Communication capabilities include serial Modbus for legacy DCS integration, Ethernet Modbus TCP and EtherNet/IP for modern control systems, and OPC UA for higher-level plant information systems. The module can act as Modbus master to poll auxiliary devices (seal oil pumps, turning gear status) or as slave to receive remote setpoints from the plant DCS. A built-in web server provides read-only access to live data and historical trends—useful for troubleshooting without specialized software.

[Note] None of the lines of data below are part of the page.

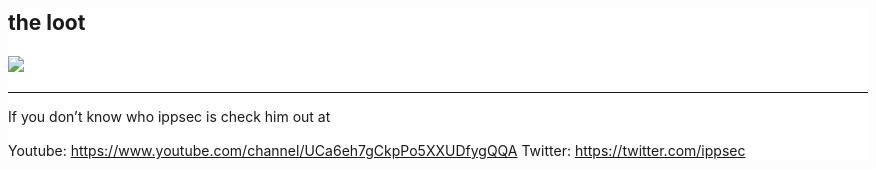 ## the loot

![](https://paper-attachments.dropbox.com/s_6ECF295E465B7511B16CC3BDB079046D8A68D21F53D2BF223EF12FBD8573B95D_1556697698223_image.png)


----------

If you don’t know who ippsec is check him out at 

Youtube: https://www.youtube.com/channel/UCa6eh7gCkpPo5XXUDfygQQA
Twitter: https://twitter.com/ippsec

The operator interface connects via DisplayPort to a local touchscreen or remotely through the web interface. The 505E HMI displays speed, load, valve positions, and alarm status with a layout familiar to anyone who’s operated Woodward governors. Critical parameters like overspeed test setpoints and emergency trip speed are password-protected to prevent unauthorized modification.
Physically, the 376-104 mounts in a dedicated slot of the 505E chassis. It requires forced-air cooling—do not install in a sealed NEMA 4X enclosure without ventilation or air conditioning. The module draws redundant 24VDC power; loss of one supply continues operation, loss of both initiates a controlled shutdown (valves to fail-safe position). Front-panel LEDs indicate processor health, I/O communication, and redundancy status. A USB port allows local configuration backup and firmware updates without network connection.